● **EXERCISE GOAL**:
Take the lines below between the one holding "X167856930Y-119753808D01*" and the one holding "X120851078Y-119706259D02*", inclusive, and copy them exactly. Add nothing.

MATERIAL FOR THIS TASK START

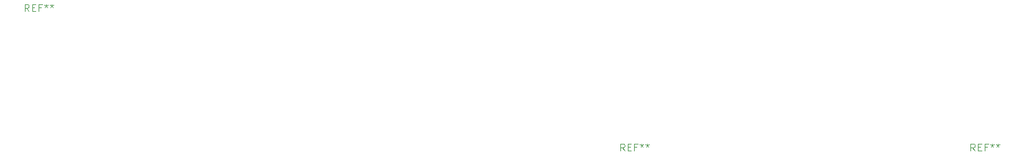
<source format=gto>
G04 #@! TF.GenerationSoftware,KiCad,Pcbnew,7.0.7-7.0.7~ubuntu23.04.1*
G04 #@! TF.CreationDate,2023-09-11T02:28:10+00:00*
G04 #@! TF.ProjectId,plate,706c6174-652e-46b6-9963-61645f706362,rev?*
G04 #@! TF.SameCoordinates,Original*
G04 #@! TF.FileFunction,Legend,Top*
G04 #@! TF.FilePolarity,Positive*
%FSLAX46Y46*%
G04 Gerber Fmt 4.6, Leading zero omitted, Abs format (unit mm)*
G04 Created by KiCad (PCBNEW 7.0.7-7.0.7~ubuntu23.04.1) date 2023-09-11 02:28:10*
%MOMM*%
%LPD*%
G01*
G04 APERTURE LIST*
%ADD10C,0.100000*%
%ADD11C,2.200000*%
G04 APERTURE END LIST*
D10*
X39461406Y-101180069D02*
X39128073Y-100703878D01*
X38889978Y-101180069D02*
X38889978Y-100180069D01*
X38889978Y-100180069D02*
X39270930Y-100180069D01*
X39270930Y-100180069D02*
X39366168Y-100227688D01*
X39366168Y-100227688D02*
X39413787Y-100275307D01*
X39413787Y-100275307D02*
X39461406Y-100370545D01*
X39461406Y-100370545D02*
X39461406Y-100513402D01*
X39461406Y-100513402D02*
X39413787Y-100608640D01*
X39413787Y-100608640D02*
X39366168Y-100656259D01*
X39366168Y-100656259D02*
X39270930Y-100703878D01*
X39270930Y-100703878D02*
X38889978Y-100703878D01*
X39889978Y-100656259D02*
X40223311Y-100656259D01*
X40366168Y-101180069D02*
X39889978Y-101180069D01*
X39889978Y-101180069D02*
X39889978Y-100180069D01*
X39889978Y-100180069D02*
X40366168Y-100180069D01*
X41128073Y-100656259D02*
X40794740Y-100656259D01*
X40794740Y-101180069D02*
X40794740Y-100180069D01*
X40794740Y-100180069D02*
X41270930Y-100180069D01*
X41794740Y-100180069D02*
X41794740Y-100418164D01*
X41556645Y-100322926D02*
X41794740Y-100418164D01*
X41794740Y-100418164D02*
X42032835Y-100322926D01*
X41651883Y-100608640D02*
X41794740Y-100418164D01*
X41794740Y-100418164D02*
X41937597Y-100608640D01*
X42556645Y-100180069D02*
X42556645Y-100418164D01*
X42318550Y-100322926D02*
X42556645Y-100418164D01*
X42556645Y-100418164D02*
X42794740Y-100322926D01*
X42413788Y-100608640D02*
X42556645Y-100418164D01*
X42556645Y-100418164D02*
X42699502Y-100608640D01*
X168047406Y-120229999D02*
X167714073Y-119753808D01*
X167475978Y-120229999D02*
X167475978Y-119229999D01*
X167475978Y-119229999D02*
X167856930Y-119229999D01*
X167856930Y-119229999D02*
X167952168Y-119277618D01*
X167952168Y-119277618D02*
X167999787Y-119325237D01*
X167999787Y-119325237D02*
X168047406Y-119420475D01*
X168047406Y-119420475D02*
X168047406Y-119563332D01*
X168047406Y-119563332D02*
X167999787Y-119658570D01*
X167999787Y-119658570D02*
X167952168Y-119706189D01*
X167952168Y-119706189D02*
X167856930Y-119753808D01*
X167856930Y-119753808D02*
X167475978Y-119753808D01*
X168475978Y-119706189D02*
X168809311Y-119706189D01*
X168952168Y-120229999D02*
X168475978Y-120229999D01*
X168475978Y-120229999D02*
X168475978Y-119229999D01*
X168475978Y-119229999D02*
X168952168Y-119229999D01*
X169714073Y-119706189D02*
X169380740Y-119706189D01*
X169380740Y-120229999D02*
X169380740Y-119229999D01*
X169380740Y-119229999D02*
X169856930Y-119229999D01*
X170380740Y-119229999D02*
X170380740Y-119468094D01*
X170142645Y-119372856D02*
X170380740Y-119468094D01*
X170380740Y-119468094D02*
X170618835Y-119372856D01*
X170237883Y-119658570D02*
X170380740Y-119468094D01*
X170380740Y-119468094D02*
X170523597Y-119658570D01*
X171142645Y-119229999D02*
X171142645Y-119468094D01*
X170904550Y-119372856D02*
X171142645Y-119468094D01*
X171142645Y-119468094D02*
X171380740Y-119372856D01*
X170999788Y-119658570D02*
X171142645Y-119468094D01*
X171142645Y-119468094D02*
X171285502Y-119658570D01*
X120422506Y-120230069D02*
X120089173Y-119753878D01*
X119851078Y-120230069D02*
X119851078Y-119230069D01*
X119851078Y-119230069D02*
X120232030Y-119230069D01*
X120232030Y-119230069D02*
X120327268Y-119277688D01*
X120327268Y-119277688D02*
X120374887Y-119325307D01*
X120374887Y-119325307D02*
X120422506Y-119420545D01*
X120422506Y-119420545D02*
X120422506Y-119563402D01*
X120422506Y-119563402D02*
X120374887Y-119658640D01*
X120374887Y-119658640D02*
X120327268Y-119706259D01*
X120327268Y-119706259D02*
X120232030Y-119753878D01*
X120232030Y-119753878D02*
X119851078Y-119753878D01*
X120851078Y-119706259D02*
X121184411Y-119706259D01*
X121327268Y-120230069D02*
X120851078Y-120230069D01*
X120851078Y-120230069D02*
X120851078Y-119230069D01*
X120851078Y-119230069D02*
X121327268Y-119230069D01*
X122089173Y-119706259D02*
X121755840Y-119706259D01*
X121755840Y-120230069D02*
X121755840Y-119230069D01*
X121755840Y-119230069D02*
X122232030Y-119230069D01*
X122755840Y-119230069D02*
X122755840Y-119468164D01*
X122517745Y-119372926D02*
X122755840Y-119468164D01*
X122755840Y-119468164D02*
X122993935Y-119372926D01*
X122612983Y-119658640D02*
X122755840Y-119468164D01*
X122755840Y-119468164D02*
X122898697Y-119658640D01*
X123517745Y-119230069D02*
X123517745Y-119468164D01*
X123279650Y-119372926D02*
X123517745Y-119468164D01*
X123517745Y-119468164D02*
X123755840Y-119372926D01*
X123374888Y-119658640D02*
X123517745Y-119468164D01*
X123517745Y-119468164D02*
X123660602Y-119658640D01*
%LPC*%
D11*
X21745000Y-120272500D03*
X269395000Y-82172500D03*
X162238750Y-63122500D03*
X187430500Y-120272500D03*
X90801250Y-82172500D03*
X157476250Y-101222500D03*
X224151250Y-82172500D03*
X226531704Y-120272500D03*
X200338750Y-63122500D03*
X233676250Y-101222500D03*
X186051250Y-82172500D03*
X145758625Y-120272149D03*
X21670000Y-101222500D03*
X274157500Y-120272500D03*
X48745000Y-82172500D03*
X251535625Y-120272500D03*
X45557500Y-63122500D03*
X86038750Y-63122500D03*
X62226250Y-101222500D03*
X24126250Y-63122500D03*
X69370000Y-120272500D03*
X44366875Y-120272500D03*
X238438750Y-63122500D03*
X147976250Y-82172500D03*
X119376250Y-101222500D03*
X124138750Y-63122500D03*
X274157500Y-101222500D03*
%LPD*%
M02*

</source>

MATERIAL FOR THIS TASK END

● **FINAL ANSWER**:
X167856930Y-119753808D01*
X167856930Y-119753808D02*
X167475978Y-119753808D01*
X168475978Y-119706189D02*
X168809311Y-119706189D01*
X168952168Y-120229999D02*
X168475978Y-120229999D01*
X168475978Y-120229999D02*
X168475978Y-119229999D01*
X168475978Y-119229999D02*
X168952168Y-119229999D01*
X169714073Y-119706189D02*
X169380740Y-119706189D01*
X169380740Y-120229999D02*
X169380740Y-119229999D01*
X169380740Y-119229999D02*
X169856930Y-119229999D01*
X170380740Y-119229999D02*
X170380740Y-119468094D01*
X170142645Y-119372856D02*
X170380740Y-119468094D01*
X170380740Y-119468094D02*
X170618835Y-119372856D01*
X170237883Y-119658570D02*
X170380740Y-119468094D01*
X170380740Y-119468094D02*
X170523597Y-119658570D01*
X171142645Y-119229999D02*
X171142645Y-119468094D01*
X170904550Y-119372856D02*
X171142645Y-119468094D01*
X171142645Y-119468094D02*
X171380740Y-119372856D01*
X170999788Y-119658570D02*
X171142645Y-119468094D01*
X171142645Y-119468094D02*
X171285502Y-119658570D01*
X120422506Y-120230069D02*
X120089173Y-119753878D01*
X119851078Y-120230069D02*
X119851078Y-119230069D01*
X119851078Y-119230069D02*
X120232030Y-119230069D01*
X120232030Y-119230069D02*
X120327268Y-119277688D01*
X120327268Y-119277688D02*
X120374887Y-119325307D01*
X120374887Y-119325307D02*
X120422506Y-119420545D01*
X120422506Y-119420545D02*
X120422506Y-119563402D01*
X120422506Y-119563402D02*
X120374887Y-119658640D01*
X120374887Y-119658640D02*
X120327268Y-119706259D01*
X120327268Y-119706259D02*
X120232030Y-119753878D01*
X120232030Y-119753878D02*
X119851078Y-119753878D01*
X120851078Y-119706259D02*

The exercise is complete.